How many lines in the records below contain the word "Marchesini"? State only that number.

- [MATERIAL FOR THIS EXERCISE]:
+--

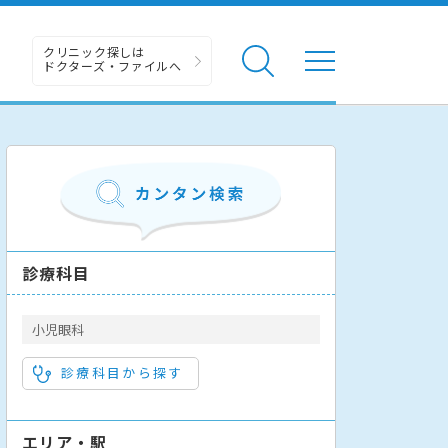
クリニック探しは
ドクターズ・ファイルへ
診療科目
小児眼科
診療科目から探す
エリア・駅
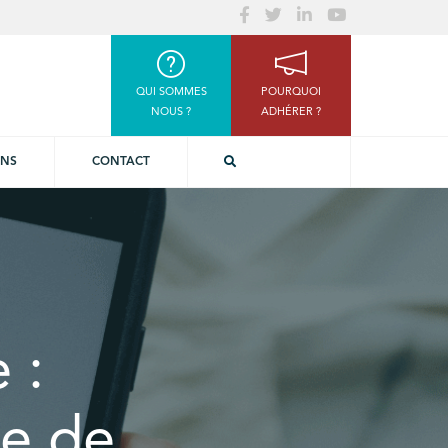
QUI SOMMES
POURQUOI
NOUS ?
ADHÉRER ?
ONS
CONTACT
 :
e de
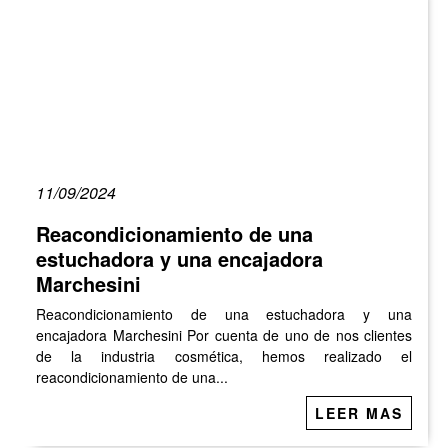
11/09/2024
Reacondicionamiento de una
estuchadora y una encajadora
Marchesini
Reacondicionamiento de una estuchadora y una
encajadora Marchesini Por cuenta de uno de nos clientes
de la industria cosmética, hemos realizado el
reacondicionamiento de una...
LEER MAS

+--

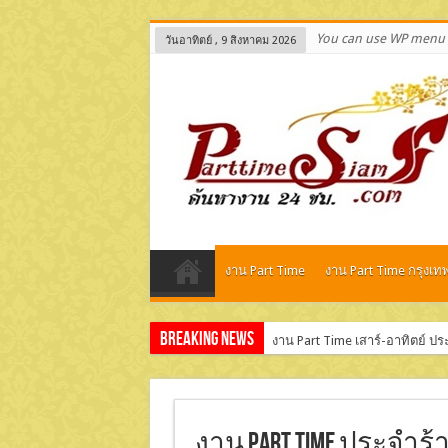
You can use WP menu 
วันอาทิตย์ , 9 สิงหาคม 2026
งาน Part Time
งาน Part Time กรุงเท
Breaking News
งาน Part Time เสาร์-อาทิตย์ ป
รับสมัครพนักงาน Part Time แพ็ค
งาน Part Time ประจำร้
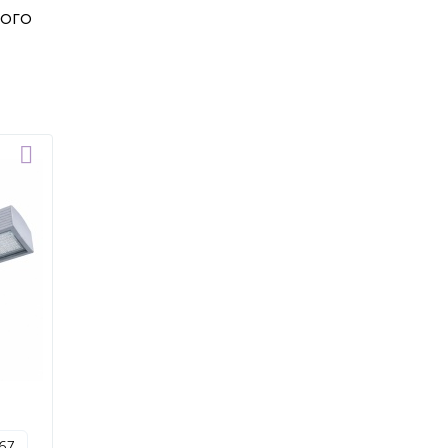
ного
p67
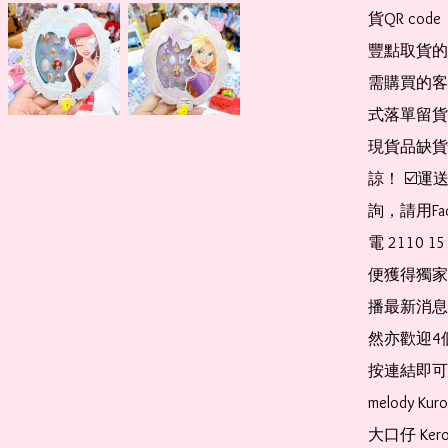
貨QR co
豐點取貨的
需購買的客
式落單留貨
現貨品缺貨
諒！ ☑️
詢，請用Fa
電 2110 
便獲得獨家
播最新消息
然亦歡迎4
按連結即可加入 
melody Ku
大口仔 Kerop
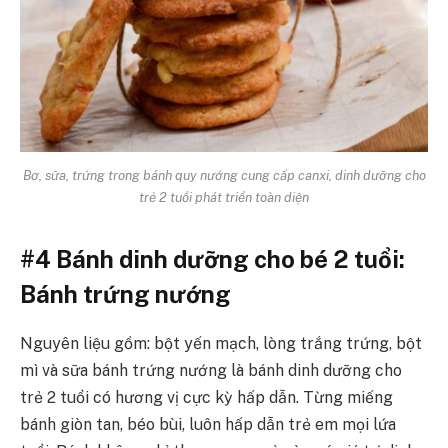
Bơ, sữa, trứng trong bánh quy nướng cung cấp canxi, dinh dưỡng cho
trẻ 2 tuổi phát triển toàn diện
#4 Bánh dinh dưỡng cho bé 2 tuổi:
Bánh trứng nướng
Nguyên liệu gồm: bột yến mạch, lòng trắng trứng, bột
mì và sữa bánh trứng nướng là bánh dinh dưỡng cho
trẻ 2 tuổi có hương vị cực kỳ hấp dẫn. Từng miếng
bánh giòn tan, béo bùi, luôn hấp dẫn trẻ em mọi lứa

+--

- [RESPONSE AREA]: 2